The incident occurred at the Kanawha Eagle operation, which includes a coal preparation plant and a coal slurry impoundment.
Dale Petry, director of emergency services for Kanawha County, said that an eight-inch slurry line between the preparation plant and the company’s refuse impoundment ruptured, sending an underdetermined amount of coal waste into the creek before the flow was stopped.
At the Gazette, Ken Ward Jr. noted that in 2009, the federal Office of Surface Mining Reclamation and Enforcement told the DEP in an official report that the state agency was failing to take effective enforcement action to reduce so-called “blackwater spills” in West Virginia’s mining operations. DEP’s response? It rejected the OSM’s recommendations that it re-examine its rules and policies on such spills, claiming such events were dwindling.

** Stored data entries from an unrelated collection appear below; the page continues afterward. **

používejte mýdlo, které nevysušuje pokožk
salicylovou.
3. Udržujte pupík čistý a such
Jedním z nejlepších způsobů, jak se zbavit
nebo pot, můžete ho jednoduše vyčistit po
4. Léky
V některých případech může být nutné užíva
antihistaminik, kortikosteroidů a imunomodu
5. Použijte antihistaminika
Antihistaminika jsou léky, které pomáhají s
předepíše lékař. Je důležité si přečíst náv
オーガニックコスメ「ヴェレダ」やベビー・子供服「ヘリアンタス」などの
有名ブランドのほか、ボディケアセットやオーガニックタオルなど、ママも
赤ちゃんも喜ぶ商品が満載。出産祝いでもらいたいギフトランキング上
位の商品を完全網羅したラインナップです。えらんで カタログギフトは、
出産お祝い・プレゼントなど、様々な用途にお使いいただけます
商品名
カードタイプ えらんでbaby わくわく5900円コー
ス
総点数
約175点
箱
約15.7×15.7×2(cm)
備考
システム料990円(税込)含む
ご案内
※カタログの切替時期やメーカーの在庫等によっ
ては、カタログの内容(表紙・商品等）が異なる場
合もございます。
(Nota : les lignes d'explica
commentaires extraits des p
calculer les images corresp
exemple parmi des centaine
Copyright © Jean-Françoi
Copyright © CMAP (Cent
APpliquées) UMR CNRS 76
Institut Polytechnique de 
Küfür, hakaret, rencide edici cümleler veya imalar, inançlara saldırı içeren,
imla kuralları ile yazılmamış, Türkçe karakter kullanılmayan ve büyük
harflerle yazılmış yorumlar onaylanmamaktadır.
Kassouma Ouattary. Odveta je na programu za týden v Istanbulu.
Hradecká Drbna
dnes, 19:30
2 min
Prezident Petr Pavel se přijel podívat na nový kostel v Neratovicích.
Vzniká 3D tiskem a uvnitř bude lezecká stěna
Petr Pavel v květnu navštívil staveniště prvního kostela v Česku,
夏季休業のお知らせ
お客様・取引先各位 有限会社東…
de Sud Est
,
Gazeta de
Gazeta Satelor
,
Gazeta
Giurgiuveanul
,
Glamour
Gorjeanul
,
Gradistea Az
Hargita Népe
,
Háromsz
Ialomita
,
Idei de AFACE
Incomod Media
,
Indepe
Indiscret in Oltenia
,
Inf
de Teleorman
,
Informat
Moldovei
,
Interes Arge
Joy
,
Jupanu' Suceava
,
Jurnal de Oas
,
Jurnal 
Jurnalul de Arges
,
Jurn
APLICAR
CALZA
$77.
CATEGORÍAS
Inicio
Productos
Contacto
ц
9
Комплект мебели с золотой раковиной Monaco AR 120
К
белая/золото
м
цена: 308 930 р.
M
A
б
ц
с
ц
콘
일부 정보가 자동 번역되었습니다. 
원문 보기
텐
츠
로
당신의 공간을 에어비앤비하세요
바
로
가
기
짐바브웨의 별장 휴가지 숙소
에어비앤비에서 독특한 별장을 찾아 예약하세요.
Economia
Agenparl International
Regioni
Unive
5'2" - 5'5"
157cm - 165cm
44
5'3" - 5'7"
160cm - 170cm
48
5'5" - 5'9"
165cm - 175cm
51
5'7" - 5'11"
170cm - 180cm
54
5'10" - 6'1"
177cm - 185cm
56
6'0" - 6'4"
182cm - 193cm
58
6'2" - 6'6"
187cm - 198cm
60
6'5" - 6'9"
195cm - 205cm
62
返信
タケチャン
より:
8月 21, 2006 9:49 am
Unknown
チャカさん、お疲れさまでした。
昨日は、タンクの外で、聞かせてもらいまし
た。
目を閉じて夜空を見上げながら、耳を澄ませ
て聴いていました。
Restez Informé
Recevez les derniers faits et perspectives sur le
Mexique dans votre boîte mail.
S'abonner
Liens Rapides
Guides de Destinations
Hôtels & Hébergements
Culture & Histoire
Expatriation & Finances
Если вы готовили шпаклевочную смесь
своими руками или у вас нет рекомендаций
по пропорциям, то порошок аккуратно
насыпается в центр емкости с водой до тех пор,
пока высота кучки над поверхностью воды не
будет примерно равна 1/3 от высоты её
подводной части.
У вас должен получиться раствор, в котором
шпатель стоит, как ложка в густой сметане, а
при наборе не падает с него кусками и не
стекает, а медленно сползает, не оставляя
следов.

That doesn’t seem to be an unusual response from West Virginia officialdumb. In a 169-page report after an explosion killed three at a chemical plant in 2008, the U.S. Chemical Safety Board made a series of recommendations to prevent future chemical accidents. The state ignored them. And when the CSB repeated some of those recommendations after a worker was killed in a chemical accident in 2011, it was ignored again.
http://www.sott.net/article/273700-Significant-spill-of-coal-slurry-taints-creek-in-West-Virginia
Chemical spills and now coal. Looks like West Virginia is falling apart. The people living there better wake up and do something fast or there will be nothing left.